● **WHAT THIS TASK INVOLVES**:
Please rewrite the text of these rows with every "joystick" replaced by "analog stick" and nothing else changed, leaving out the pictures.

● **THE DATA**:
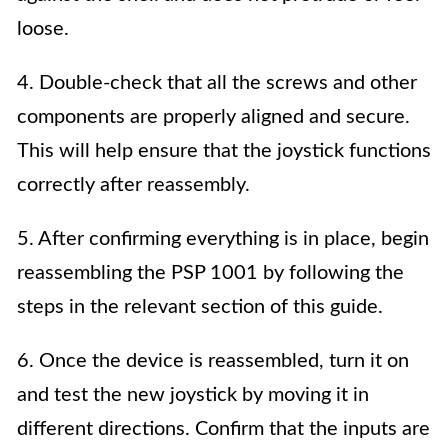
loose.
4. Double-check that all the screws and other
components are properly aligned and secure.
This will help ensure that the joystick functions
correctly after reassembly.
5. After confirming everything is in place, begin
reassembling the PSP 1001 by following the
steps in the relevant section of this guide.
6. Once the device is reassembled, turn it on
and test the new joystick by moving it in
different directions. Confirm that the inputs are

● **ANSWER SECTION**:
loose.
4. Double-check that all the screws and other
components are properly aligned and secure.
This will help ensure that the analog stick functions
correctly after reassembly.
5. After confirming everything is in place, begin
reassembling the PSP 1001 by following the
steps in the relevant section of this guide.
6. Once the device is reassembled, turn it on
and test the new analog stick by moving it in
different directions. Confirm that the inputs are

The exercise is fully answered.